Helicopter Mums and Weird Parents

woman in helicopter
This is a woman in a helicopter.

There was some research published this week, and reported in loads of newspapers all over the world, stating that helicopter parenting may negatively affect children’s emotional well-being and behaviour. This immediately made me feel a bit smug because whilst I’m pretty dedicated to my kids I definitely don’t hover over them wherever they go and other parents have commented on my laissez faire attitude, so it must be true. But this is exactly the kind of report that motivated me to start this blog. Why the anxiety? And can this report really be true? There are a couple of things that stand out for me about this study. One, that it reveals the unusual and WEIRD habits of Western parents. Two that it’s a perfect example of why I’m sceptical of psychology research in general.

Joe Henrich and his colleagues at Columbia university coined the term WEIRD (Western, Educated, Industrialized, Rich, and Democratic) to describe the societies that psychologists study. Myself and most of you reading this fit into this category. David Lancy the anthropologist is pretty clear that as parents we are very weird compared to other cultures across the world. We are obsessed with our kids in a way that is unprecedented. For example all our national and religious festivals are now pretty much focused around spending money on our kids.

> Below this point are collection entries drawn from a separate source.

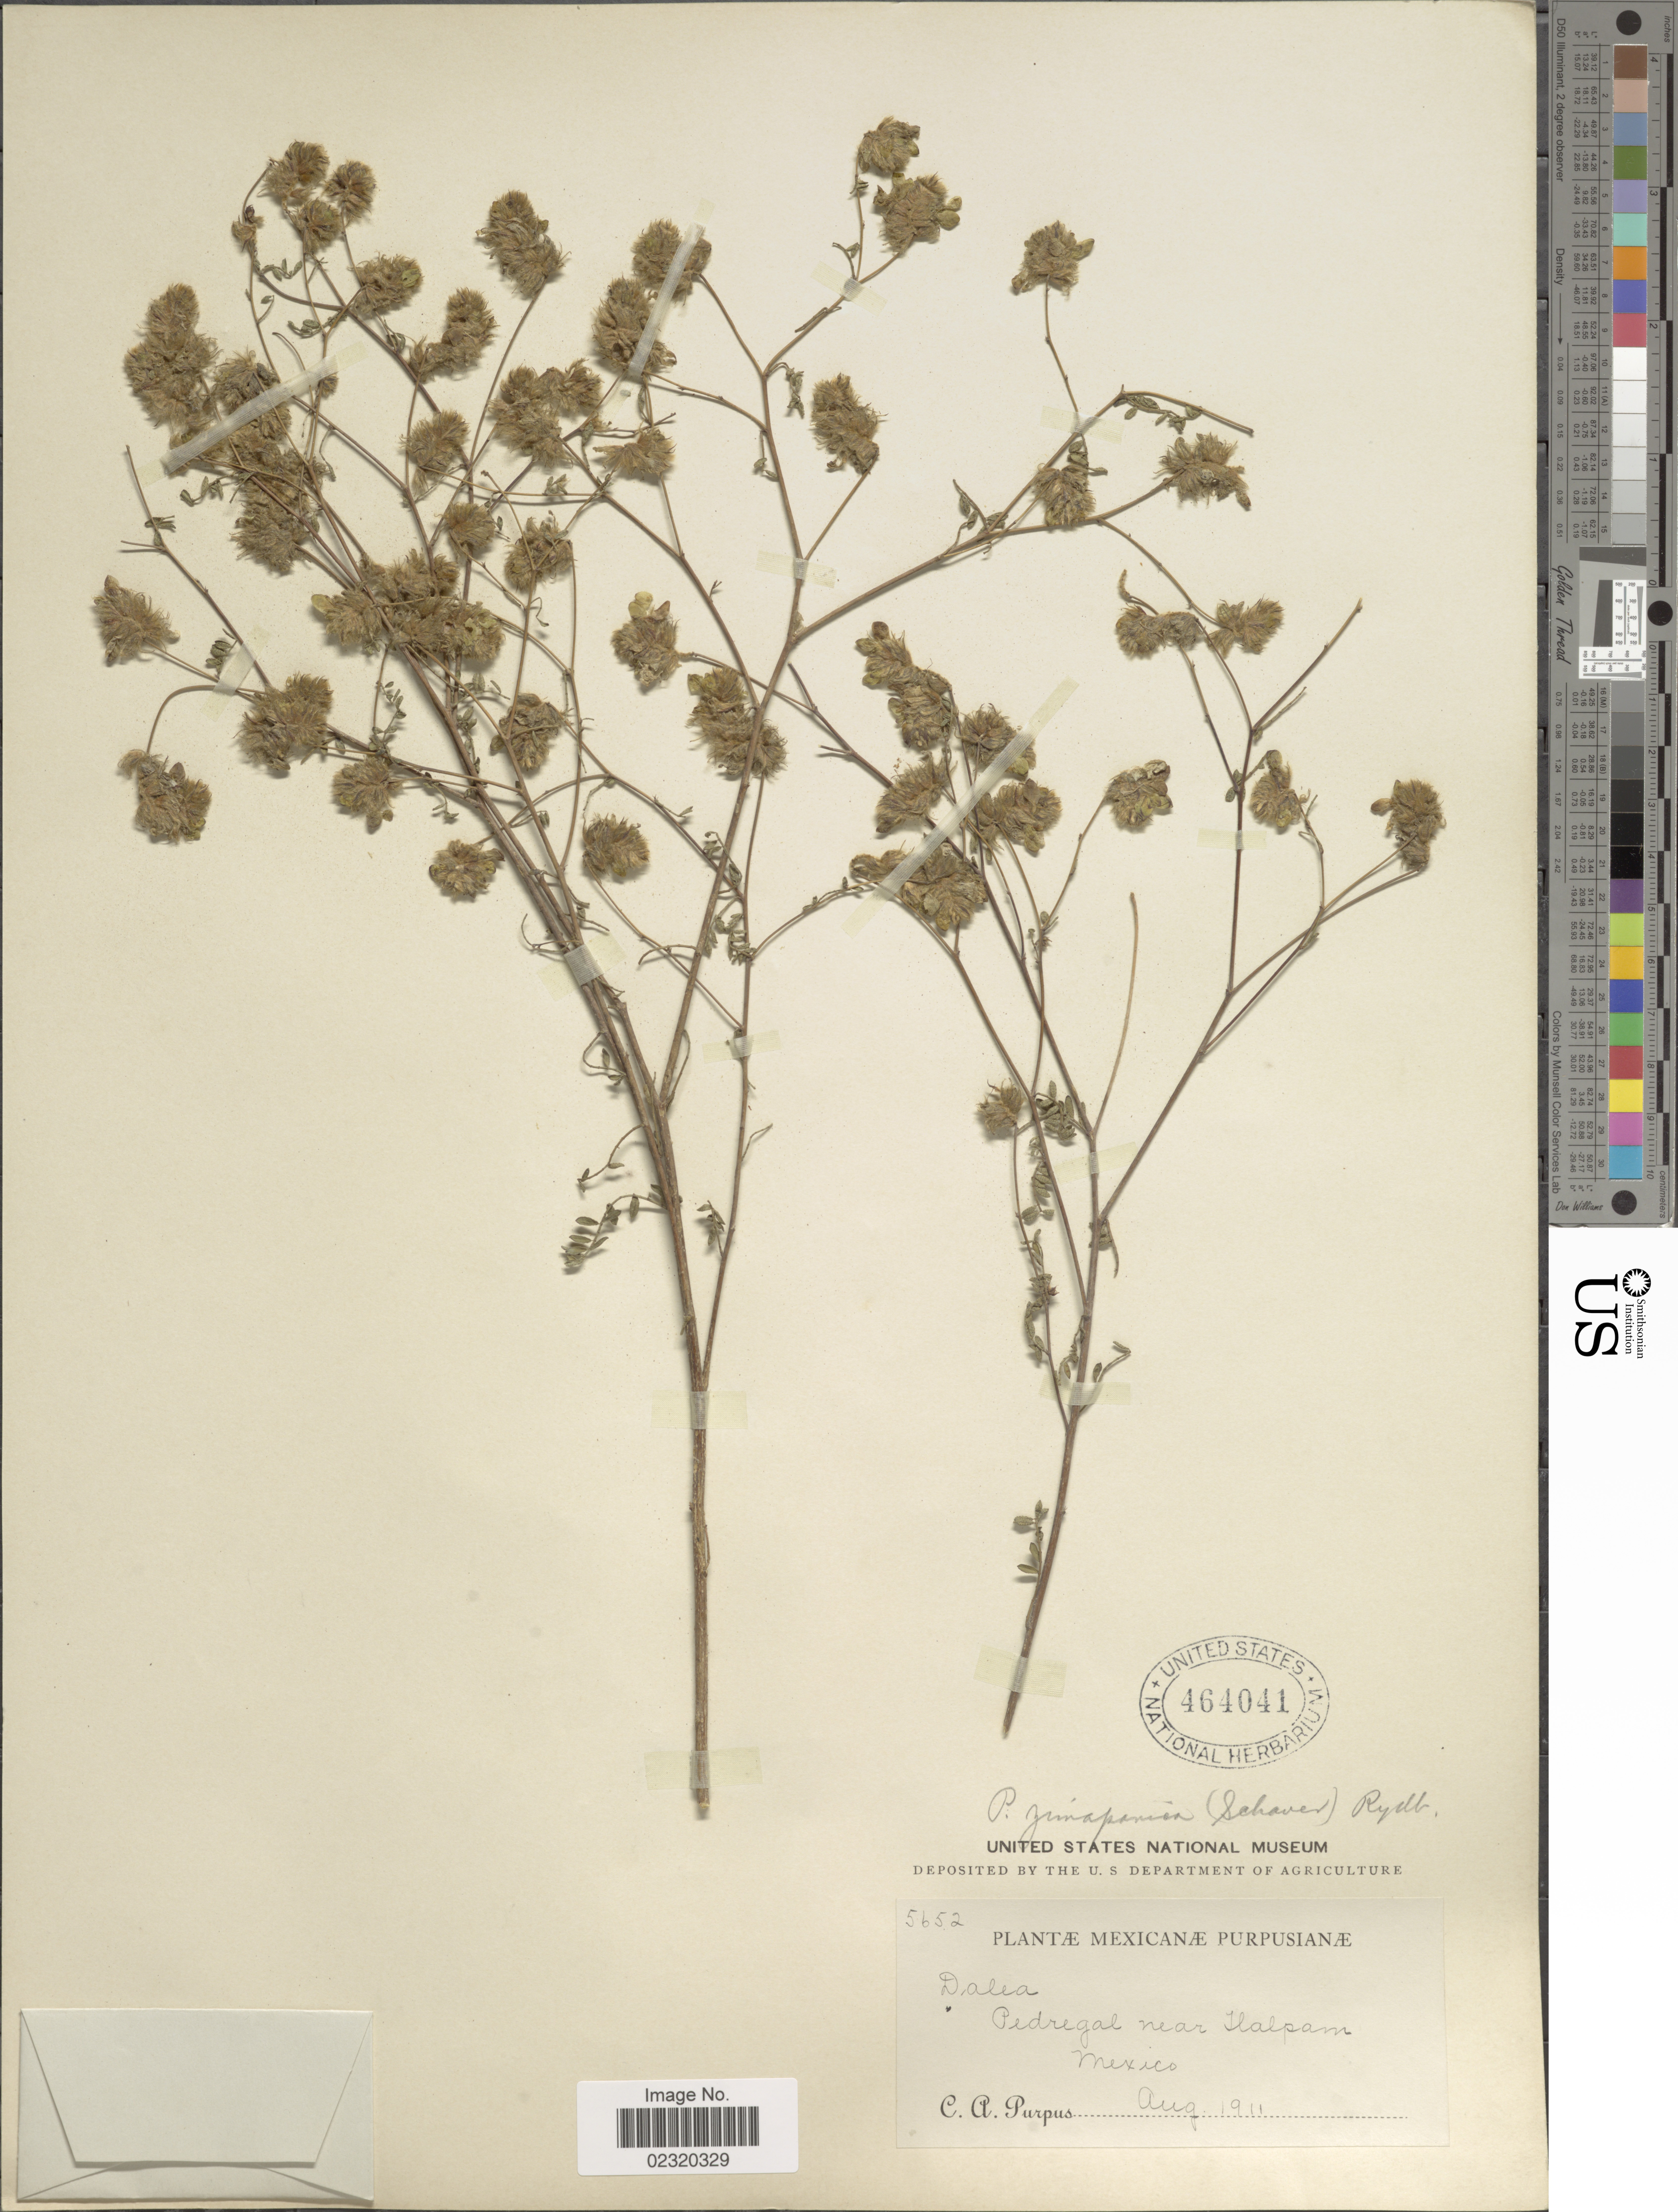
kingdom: Plantae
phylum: Tracheophyta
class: Magnoliopsida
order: Fabales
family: Fabaceae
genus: Dalea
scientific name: Dalea zimapanica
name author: S. Schauer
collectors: C. A. Purpus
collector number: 5652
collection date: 1911-08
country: Mexico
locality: Pedregal near Ilalpam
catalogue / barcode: US 464041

So what I take from this helicopter parenting report and the subsequent press articles is not that helicopter parenting is a symptom of being WEIRD, which it probably is but what’s more interesting and potentially more weird is how much these articles are shared and pored over. We might not all helicopter parent our children but we probably do helicopter parent ourselves!

The second most interesting thing from my perspective is the study itself. The psychologists conducting the research invited mothers and children into their lab and observed them for a total of six minutes. SIX MINUTES! In that time they decided that if she helped her child complete the tasks then she was an ‘over controlling’ parent. Anthropologists spend around a year and a half with the people they study before they feel they can make any serious conclusions and yet psychologists are quite happy to make generalisations about the whole of humanity based on these kinds of clinical experiments. I don’t want to bash psychology, I’ve been helped by therapists myself, but I do think it’s really important to acknowledge the serious limitations of much of the research that is done which I think this micro six minute study is a perfect example of.

Joe Henrich who I mentioned above, caused a huge stir some years ago when he published his paper revealing that the vast majority of psychological research is done in the US or Northern Europe. Mostly the US, and mostly with not only WEIRD participants but with psychology undergrads. So when famous studies are cited about the human capacity for generosity or altruism, they didn’t study humans, they studied psychology undergrads. Young people with very little life experience from privileged backgrounds and an interest in psychology. This isn’t representative and doesn’t actually tell us about all humans at all.

As parents we’re often reading about how whatever we’re doing is probably bad for our children. We’re even given lists of developmental milestones to measure our children against which let’s face it, more significantly we use to measure ourselves against. What I’m discovering is that a lot of the research used to inform us is based on a very narrow strip of humanity that may or may not apply to our own circumstances. Jamaican children walk sooner than ours, wealthier US kids talk sooner than their poor neighbours, very young Bofi children are more responsible than ours. Why the variation? Because you don’t get a human without culture, you can’t get them in a neutral lab and conduct a neutral experiment, there is no such thing. It is what being human is and any study that says we are damaging our children based on observing our interactions for six minutes should be seriously questioned.